The most recent monthly trade data provides an update to recent cattle and beef trade flows in North America. They emphasize the longer term evolution and change in the roles of Canada and Mexico in North American and global markets.
Cattle and beef trade flows between the U.S., Mexico and Canada are increasingly complex and represent an ever more integrated North American market. Canada and Mexico are both major beef import sources and destinations for U.S. beef exports.
Canada has historically been viewed as primarily a beef exporting country. However, in recent years, Canadian beef exports have decreased to a point where Canada is much closer to a balance between beef imports and exports. Canada remains a significant net exporter of live cattle to the U.S. In the latest November data, U.S. beef exports to Canada were down 12.2 percent from last year, contributing to a 22.5 percent year over year decrease in the first eleven months of the year. November U.S. imports of Canadian beef were up 13.9 percent from 2013 levels, part of an 11 percent year to date increase compared to a year earlier. U.S. imports of Canadian cattle were up 42.2 percent in November, contributing to a 22.1 percent year over year increase for the January to November period. These cattle imports consist of feeder cattle, up 46.5 percent year over year, including a 77.2 percent increase in November; and slaughter cattle (both fed cattle and cull cows/bulls), which were up 20 percent in November and 8.5 percent for the year to date.
Trade flows between the U.S. and Canada are quite flexible between feeder cattle, fed cattle and beef, adjusting as needed according to market and political factors. Several economic factors are drivers of U.S. and Canadian cattle and beef trade including 1) beef product flows to improve the match between supply and demand of particular beef products; 2) geography and transportation efficiencies of north/south versus east/west shipping in both countries; 3) relatively abundant resources for feeder cattle production in Canada; and 4) the infrastructure challenges and issues of competitiveness in Canadian feeding and packing sectors.
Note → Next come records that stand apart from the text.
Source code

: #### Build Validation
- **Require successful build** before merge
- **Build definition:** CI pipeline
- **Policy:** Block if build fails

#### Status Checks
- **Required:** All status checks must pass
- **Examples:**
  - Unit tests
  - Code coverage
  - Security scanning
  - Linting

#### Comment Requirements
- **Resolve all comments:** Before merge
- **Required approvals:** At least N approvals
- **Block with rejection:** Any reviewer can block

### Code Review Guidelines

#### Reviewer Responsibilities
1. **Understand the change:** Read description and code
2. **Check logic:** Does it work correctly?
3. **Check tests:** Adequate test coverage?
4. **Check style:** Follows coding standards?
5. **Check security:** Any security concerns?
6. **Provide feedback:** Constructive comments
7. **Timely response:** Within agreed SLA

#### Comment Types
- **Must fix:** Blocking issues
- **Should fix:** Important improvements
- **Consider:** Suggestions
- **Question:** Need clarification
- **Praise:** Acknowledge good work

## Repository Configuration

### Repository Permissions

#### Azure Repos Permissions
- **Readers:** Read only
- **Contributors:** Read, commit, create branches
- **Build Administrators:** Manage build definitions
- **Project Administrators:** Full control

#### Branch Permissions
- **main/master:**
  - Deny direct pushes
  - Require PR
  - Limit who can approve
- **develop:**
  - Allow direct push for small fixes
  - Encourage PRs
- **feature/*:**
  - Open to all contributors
At times, cattle feeding in Canada is very competitive to the U.S. and at other times less so. These conditions result in changing proportions of feeder cattle exported to the U.S. compared to fed cattle. Despite increased packing infrastructure after BSE in 2003, Canada continues to struggle with packing cost competitiveness due to higher environmental and labor costs, and a general shortage of labor for processing. Exchange rates often have a significant impact on the relative values of outputs and inputs in the U.S. and Canada.
Mexico has long been recognized as a source of feeder cattle imports into the U.S. based on a comparative advantage in cow-calf production which continues to this day. In the past 20 years, Mexico has been a significant importer of beef, and has been one of the top markets for U.S. beef exports. These Mexican beef imports have been driven by a variety of factors over time including; increased beef supply to supplement deficient beef production in Mexico; augmenting supplies of specific beef products that are more preferred in Mexico; and the extreme price competitiveness of certain U.S. beef products due to the enhanced value differentiation of U.S. boxed beef products compared to the Mexican beef carcass system. Most recently, significant growth in Mexican cattle feeding and packing infrastructure and, importantly, the conversion of much of the Mexican beef market to boxed beef in place of carcasses, has significantly changed the economic basis for U.S. and Mexican beef trade. The recent adoption of boxed beef technology in Mexico allows for significant value differentiation and enhancement in the Mexican market and also opened the doors for Mexico to export beef. Mexico can no longer be viewed as primarily a beef importer as exports have grown to nearly match imports. Mexican beef exports have grown sharply the past five years, including exports to the U.S. Mexico has been the fourth largest source of U.S. beef imports since 2010.
In November, U.S. imports of Mexican beef were up 20 percent, matching the year over year increase for the January to November period. November imports of Mexican beef were nearly equal to U.S. exports of beef to Mexico, which were down 18.3 percent compared to the same month in 2013. For the year to date through November, U.S. imports of Mexican beef were up 20.1 percent and U.S. beef exports to Mexico were up 10.8 percent form one year earlier. U.S. imports of Mexican feeder cattle were up 5.8 percent year over year in November with a year to date total that was up 13.4 percent compared to the previous year.
The U.S., Mexico and Canada have all reached a point where beef imports and exports are relatively balanced in each country, at least in quantity terms. Beef trade flows are more integrated and more subtle now, driven by opportunities to enhance product values based on preferences in the three countries and relatively less by the broader deficits and surpluses in consumption and production that previously defined beef trade. Relatively abundant forage resources in Canada and Mexico, along with the U.S., is the principal factor that ensures that cattle production will continue to be an important activity in North America. Unimpeded cattle and beef trade that permits markets to optimize value is a benefit to the cattle and beef industries in all three countries.